:: WHAT YOU HAVE TO DO ::
Would you output the listing exactly, with every image omitted?

:: DATA FOR ANALYSIS ::
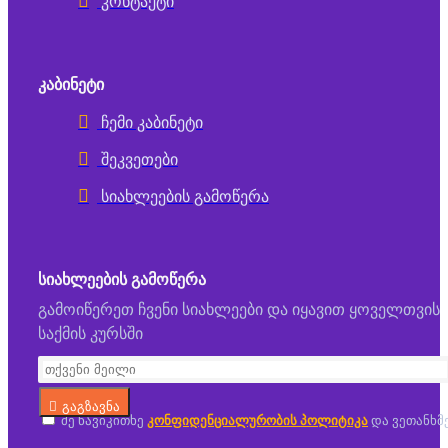
კონტაქტი
ᲙᲐᲑᲘᲜᲔᲢᲘ
ჩემი კაბინეტი
შეკვეთები
სიახლეების გამოწერა
ᲡᲘᲐᲮᲚᲔᲔᲑᲘᲡ ᲒᲐᲛᲝᲬᲔᲠᲐ
გამოიწერეთ ჩვენი სიახლეები და იყავით ყოველთვის
საქმის კურსში
გაგზავნა
მე წავიკითხე
კონფიდენციალურობის პოლიტიკა
და ვეთანხმ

:: WRITTEN RESPONSE ::
კონტაქტი
ᲙᲐᲑᲘᲜᲔᲢᲘ
ჩემი კაბინეტი
შეკვეთები
სიახლეების გამოწერა
ᲡᲘᲐᲮᲚᲔᲔᲑᲘᲡ ᲒᲐᲛᲝᲬᲔᲠᲐ
გამოიწერეთ ჩვენი სიახლეები და იყავით ყოველთვის
საქმის კურსში
გაგზავნა
მე წავიკითხე
კონფიდენციალურობის პოლიტიკა
და ვეთანხმ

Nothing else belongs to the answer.